*Texte extrait:*

▶

Du côté français, une délégation conduite par le ministère de la Défense de Paris discute déjà depuis un certain temps de «partenariat entre l’industrie de la défense et l’Ukraine» ; tandis que la société française «Arquus» (anciennement «Renault Trucks Defense», leader européen des véhicules blindés, Ndlr) aurait déjà accepté de réparer les blindés ukrainiens, et que «Vistory» (éditeur de logiciels spécialisé dans la cybersécurité et la confiance numérique), voudrait se lancer dans le domaine utile de «l’impression 3D», utilisée depuis peu pour la production de petites pièces détachées indispensables. D’autre part, une entreprise active dans le secteur de la défense allemande, «Rheinmetall», a confirmé qu’elle reprendrait les véhicules de combat de transport d’infanterie «Fuchs et Lynx» dès début du mois de décembre.

◀

*Consigne 1:*
Résumez en deux phrases le texte sur la coopération industrielle de défense avec l'Ukraine.
*Consigne 2:*
Relevez toutes les entreprises nommées dans le texte sur la coopération industrielle de défense avec l'Ukraine, avec leur ancienne dénomination quand le texte la donne.
*Consigne 3:*
Poursuivez le texte sur la coopération industrielle de défense avec l'Ukraine à la suite de sa dernière phrase.

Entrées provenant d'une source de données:

▶

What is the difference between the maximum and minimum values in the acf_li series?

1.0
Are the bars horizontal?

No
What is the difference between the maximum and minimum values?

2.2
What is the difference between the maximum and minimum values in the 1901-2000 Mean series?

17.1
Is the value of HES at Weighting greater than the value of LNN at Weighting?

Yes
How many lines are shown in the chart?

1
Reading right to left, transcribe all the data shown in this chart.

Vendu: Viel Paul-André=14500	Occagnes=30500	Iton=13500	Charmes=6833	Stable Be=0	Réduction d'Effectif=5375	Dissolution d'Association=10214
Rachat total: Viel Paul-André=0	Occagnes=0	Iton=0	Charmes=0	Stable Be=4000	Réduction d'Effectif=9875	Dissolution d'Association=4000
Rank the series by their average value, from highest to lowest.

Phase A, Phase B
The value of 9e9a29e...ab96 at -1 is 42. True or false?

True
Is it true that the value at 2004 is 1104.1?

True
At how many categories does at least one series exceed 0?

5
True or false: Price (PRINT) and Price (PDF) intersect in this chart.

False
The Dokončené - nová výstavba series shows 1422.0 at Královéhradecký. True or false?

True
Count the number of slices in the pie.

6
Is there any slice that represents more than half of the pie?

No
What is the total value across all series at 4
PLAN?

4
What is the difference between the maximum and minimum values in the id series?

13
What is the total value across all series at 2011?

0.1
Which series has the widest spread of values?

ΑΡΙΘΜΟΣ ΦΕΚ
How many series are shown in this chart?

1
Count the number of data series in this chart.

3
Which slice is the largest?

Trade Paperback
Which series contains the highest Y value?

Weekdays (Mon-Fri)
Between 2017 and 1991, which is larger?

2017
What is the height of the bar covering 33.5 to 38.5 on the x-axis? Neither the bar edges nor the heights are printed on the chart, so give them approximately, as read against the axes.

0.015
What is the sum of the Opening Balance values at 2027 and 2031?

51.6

◀

*Réponse 1:*
Côté français, une délégation conduite par le ministère de la Défense discute d'un partenariat entre l'industrie de la défense et l'Ukraine. Arquus aurait accepté de réparer les blindés ukrainiens et Vistory voudrait se lancer dans l'impression 3D, utilisée depuis peu pour produire de petites pièces détachées, tandis que l'entreprise allemande Rheinmetall a confirmé qu'elle reprendrait les véhicules de combat de transport d'infanterie Fuchs et Lynx dès début décembre.

*Réponse 2:*
- Arquus (anciennement Renault Trucks Defense)
- Vistory
- Rheinmetall

*Réponse 3:*
Tous ces efforts doivent être considérés comme faisant partie d’une «poussée des États-Unis et de leurs alliés européens» visant à rapprocher la maintenance et la production d’armes de la ligne de front. Tout dépend si la «réparation» ou la «production sur site» est une stratégie de soutien parallèle à la fourniture d’armes ou la première étape d’un processus graduel associé à une stratégie de sortie qui conduirait le système militaro-industriel ukrainien à devenir autosuffisant.
Pur soutien ou stratégie de sortie ?
Jusqu’à présent, les armements fournis à l’Ukraine ont toujours été réparés par le gouvernement et l’appareil ukrainiens – lorsque cela était possible – ou avec l’aide de gouvernements étrangers qui les ont transportés hors d’Ukraine, par exemple en Pologne : un carrefour incontournable des «armements occidentaux» qui, au début du conflit, étaient concentrés dans des bases et franchissaient ensuite discrètement la frontière.
Cette procédure de récupération, d’expédition, de réparation et de renvoi vers des opérations, a toujours représenté une perte de temps et d’argent, compte tenu de l’éloignement de la ligne de front, mais en même temps de la certitude que les sites de réparation n’étaient ni connus ni localisés, ni, comme la guerre l’a toujours envisagé dans sa tactique, «placé parmi les cibles» des bombardements.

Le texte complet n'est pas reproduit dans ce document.